[Drug and Device Law] Schadenfreude

Many of the more senior among the current prescription medical product liability defense bar cut our teeth during the vaccine wars of the 1980s/1990s.  Thus, we noted with grim satisfaction when the junk science progenitor of the purported “link” between vaccines and autism lost his medical license.  A decision we recently came across suggests that the same fate may be in store for another notorious anti-vaxer of that vintage Dr. Mark R. Geier.  See Geier v. Maryland State Bd. of Physicians, ___ A.3d ___, 2015 WL 3440417 (Md. App. May 29, 2015).  For those of you fortunate enough not to recognize this name, some indication of the scope of Dr. Geier’s anti-vaccine activity can be derived from the results of a Westlaw search of court decisions containing his name and “vaccine” – 178 hits.

Work instructions
Continue the blog post on Dr. Mark R. Geier's license case from the end of its final sentence.

Data for review

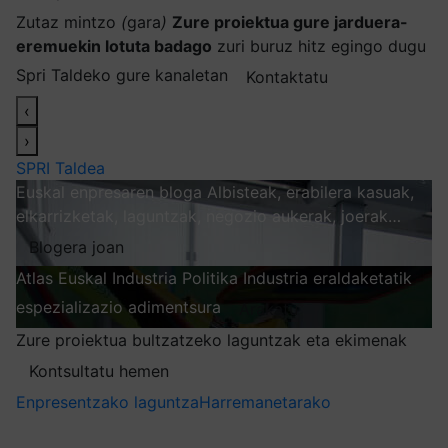
Zutaz mintzo
(
gara
)
Zure proiektua gure jarduera-
eremuekin lotuta badago
zuri buruz hitz egingo dugu
Spri Taldeko gure kanaletan
Kontaktatu
‹
›
SPRI Taldea
Euskal enpresaren bloga
Albisteak, erabilera kasuak,
elkarrizketak, laguntzak, negozio aukerak, joerak…
Blogera joan
Atlas
Euskal Industria Politika
Industria eraldaketatik
espezializazio adimentsura
Arakatu
Zure proiektua bultzatzeko laguntzak eta ekimenak
Kontsultatu hemen
Enpresentzako laguntza
Harremanetarako
Nire harpidetzak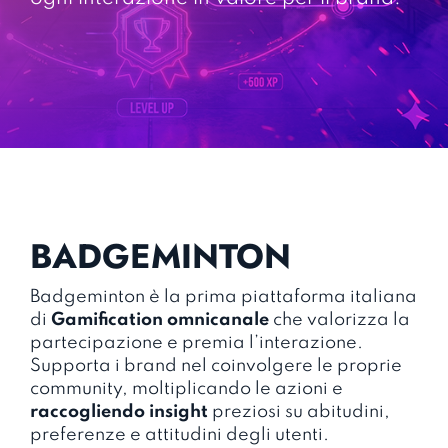
BADGEMINTON
Badgeminton è la prima piattaforma italiana
di
Gamification omnicanale
che valorizza la
partecipazione e premia l’interazione.
Supporta i brand nel coinvolgere le proprie
community, moltiplicando le azioni e
raccogliendo insight
preziosi su abitudini,
preferenze e attitudini degli utenti.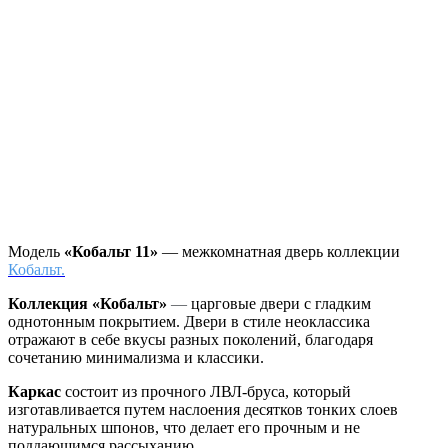
Модель
«Кобальт 11»
— межкомнатная дверь коллекции
Кобальт.
Коллекция «Кобальт»
—
царговые двери с гладким
однотонным покрытием. Двери в стиле неоклассика
отражают в себе вкусы разных поколений, благодаря
сочетанию минимализма и классики.
Каркас
состоит из прочного ЛВЛ-бруса, который
изготавливается путем наслоения десятков тонких слоев
натуральных шпонов, что делает его прочным и не
поддающимся рассыханию.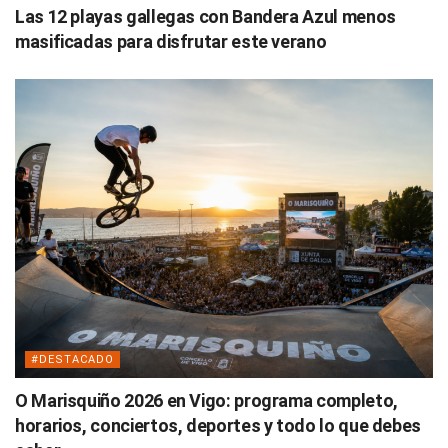
Las 12 playas gallegas con Bandera Azul menos
masificadas para disfrutar este verano
#DESTACADO
O Marisquiño 2026 en Vigo: programa completo,
horarios, conciertos, deportes y todo lo que debes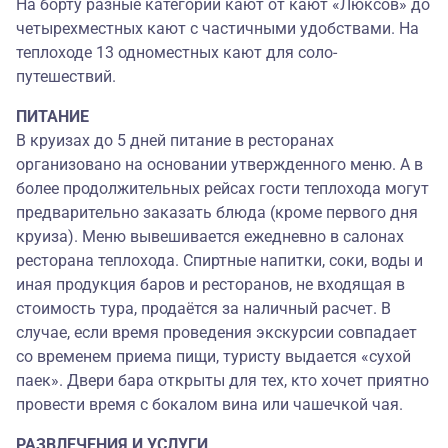
На борту разные категории кают от кают «Люксов» до
четырехместных кают с частичными удобствами. На
теплоходе 13 одноместных кают для соло-
путешествий.
ПИТАНИЕ
В круизах до 5 дней питание в ресторанах
организовано на основании утвержденного меню. А в
более продолжительных рейсах гости теплохода могут
предварительно заказать блюда (кроме первого дня
круиза). Меню вывешивается ежедневно в салонах
ресторана теплохода. Спиртные напитки, соки, воды и
иная продукция баров и ресторанов, не входящая в
стоимость тура, продаётся за наличный расчет. В
случае, если время проведения экскурсии совпадает
со временем приема пищи, туристу выдается «сухой
паек». Двери бара открыты для тех, кто хочет приятно
провести время с бокалом вина или чашечкой чая.
РАЗВЛЕЧЕНИЯ И УСЛУГИ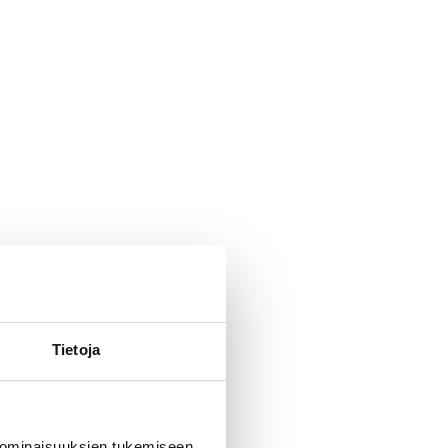
Tietoja
 ominaisuuksien tukemiseen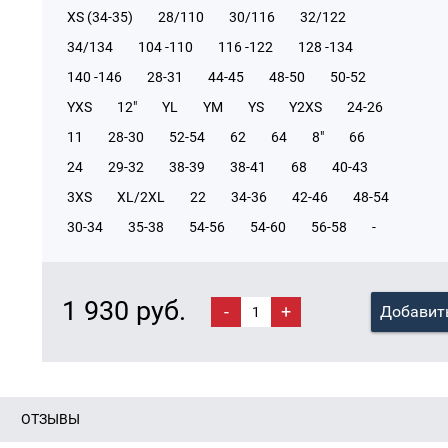
XS (34-35)
28/110
30/116
32/122
34/134
104 -110
116 -122
128 -134
140 -146
28-31
44-45
48-50
50-52
YXS
12"
YL
YM
YS
Y2XS
24-26
11
28-30
52-54
62
64
8"
66
24
29-32
38-39
38-41
68
40-43
3XS
XL/2XL
22
34-36
42-46
48-54
30-34
35-38
54-56
54-60
56-58
-
1 930 руб.
-
+
Добавить
ОТЗЫВЫ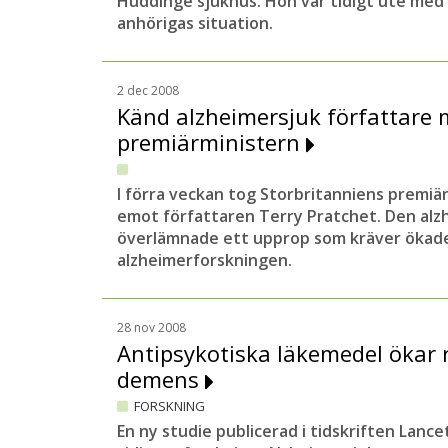
Huddinge sjukhus. Hon var tidigt ute me
anhörigas situation.
2 dec 2008
Känd alzheimersjuk författare m
premiärministern
I förra veckan tog Storbritanniens premi
emot författaren Terry Pratchet. Den alz
överlämnade ett upprop som kräver ökade s
alzheimerforskningen.
28 nov 2008
Antipsykotiska läkemedel ökar r
demens
FORSKNING
En ny studie publicerad i tidskriften Lanc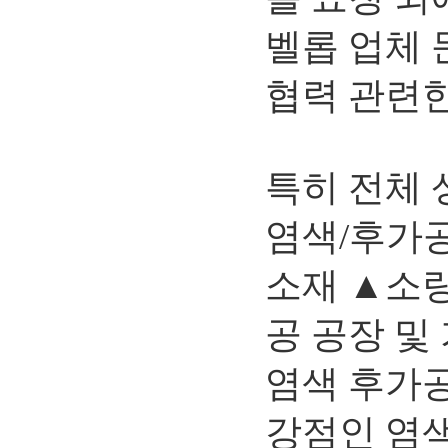
벨롭 업체 
협력 관련한
특히 전체 
염색/후가공
소재 ▲소량
공 공장 및
염색 후가
강점인 염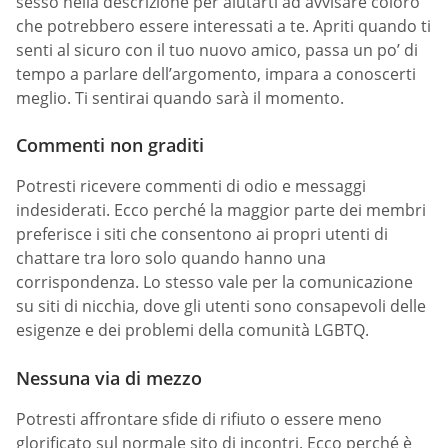
sesso nella descrizione per aiutarti ad avvisare coloro
che potrebbero essere interessati a te. Apriti quando ti
senti al sicuro con il tuo nuovo amico, passa un po’ di
tempo a parlare dell’argomento, impara a conoscerti
meglio. Ti sentirai quando sarà il momento.
Commenti non graditi
Potresti ricevere commenti di odio e messaggi
indesiderati. Ecco perché la maggior parte dei membri
preferisce i siti che consentono ai propri utenti di
chattare tra loro solo quando hanno una
corrispondenza. Lo stesso vale per la comunicazione
su siti di nicchia, dove gli utenti sono consapevoli delle
esigenze e dei problemi della comunità LGBTQ.
Nessuna via di mezzo
Potresti affrontare sfide di rifiuto o essere meno
glorificato sul normale sito di incontri. Ecco perché è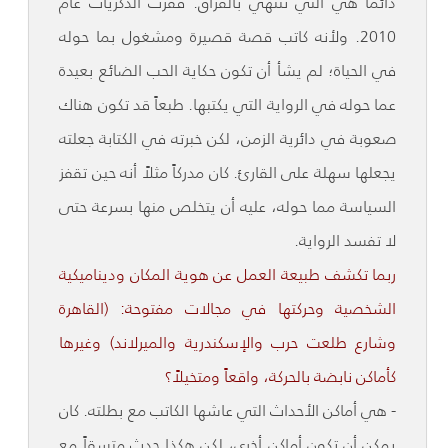
دائماً هي التي تنتهي بالفراق. قفزت الذكريات عام
2010. ولأنه كاتب قصة قصيرة ومشغول بما حوله
في الحياة؛ لم يشأ أن تكون حكاية الحب الضائع بعيدة
عما حوله في الرواية التي يكتبها. طبعاً قد تكون هناك
صعوبة في دائرية الزمن، لكن خبرته في الكتابة جعلته
يجعلها سهلة على القارئ. كان مدركاً مثلاً أنه حين تقفز
السياسة مما حوله، عليه أن يتخلص منها بسرعة حتى
لا تفسد الرواية.
ربما تكشف طبيعة العمل عن هوية المكان وديناميكية
الشخصية وحركتها في مجالات مفتوحة: (القاهرة
وشارع طلعت حرب والإسكندرية والميرلاند) وغيرها
كأماكن نابضة بالحركة، واقعاً ومتخيلاً؟
- هي أماكن الأحداث التي عاشها الكاتب مع بطلته. كان
يمكن أن تكون أماكن أخرى، لكن هكذا حدث متسقاً مع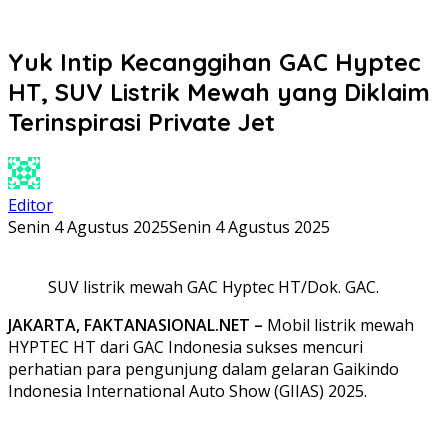
Yuk Intip Kecanggihan GAC Hyptec
HT, SUV Listrik Mewah yang Diklaim
Terinspirasi Private Jet
Editor
Senin 4 Agustus 2025
Senin 4 Agustus 2025
SUV listrik mewah GAC Hyptec HT/Dok. GAC.
JAKARTA, FAKTANASIONAL.NET –
Mobil listrik mewah
HYPTEC HT dari GAC Indonesia sukses mencuri
perhatian para pengunjung dalam gelaran Gaikindo
Indonesia International Auto Show (GIIAS) 2025.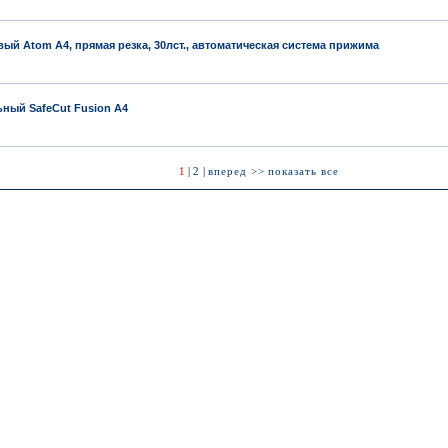
вый Atom A4, прямая резка, 30лст., автоматическая система прижима
ьный SafeCut Fusion A4
1
|
2
|
вперед >>
показать все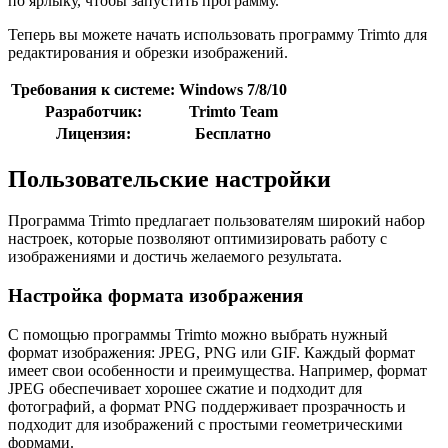
по ярлыку, чтобы запустить программу.
Теперь вы можете начать использовать программу Trimto для
редактирования и обрезки изображений.
Требования к системе:
Windows 7/8/10
Разработчик:
Trimto Team
Лицензия:
Бесплатно
Пользовательские настройки
Программа Trimto предлагает пользователям широкий набор
настроек, которые позволяют оптимизировать работу с
изображениями и достичь желаемого результата.
Настройка формата изображения
С помощью программы Trimto можно выбрать нужный
формат изображения: JPEG, PNG или GIF. Каждый формат
имеет свои особенности и преимущества. Например, формат
JPEG обеспечивает хорошее сжатие и подходит для
фотографий, а формат PNG поддерживает прозрачность и
подходит для изображений с простыми геометрическими
формами.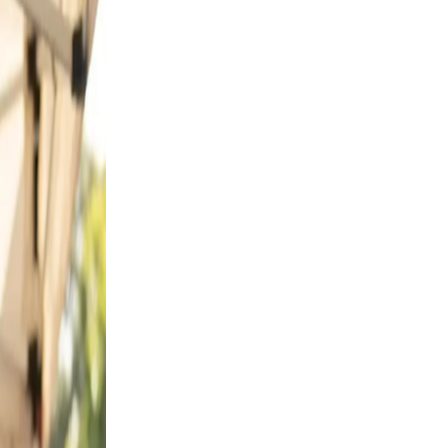
oor
 a
 from
and
, and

Written answer
The first sentence of the recent Geier decision is:  “Mark R. Geier (“Dr. Geier”), appellant, seeks review of the decision of the Maryland State Board of Physicians (the “Board”), appellee, to revoke his license to practice medicine.”  2015 WL 3440417, at *1.  The court affirmed the decision.  Yes, the charges involved (in large part) “treatment” of persons suffering from autism.  Id. at *7-8.  The opinion is rather long and fact intensive, and those of us who encountered Dr. Geier in litigation will want to read all the gory details, but for everyone else, we’ll simply quote the grounds for license revocation affirmed by the court:

The amended charges alleged violations of HO §§14–404(a)(3)(ii) (unprofessional conduct in the practice of medicine); (a)(11) (willfully making or filing a false report or record in the practice of medicine); . . . (a)(22) (failure to meet appropriate standards for the delivery of quality medical care); and (a)(40) (failure to keep adequate medical records).

Id. at *2.  Additional “peripheral” charges (the ellipsis in the quote above) were dismissed prior to appeal because they “pale[d] in comparison to the egregious violations of the standard of care and the egregious unprofessional conduct displayed by Dr. Geier in this case.”  Id. at *4.  That gives you some idea of the tenor of the opinion.  To sum up, the court held that “substantial evidence” – described in its opinion – supported the medical board’s revocation order.  Id. at *14, *15, *17, *18.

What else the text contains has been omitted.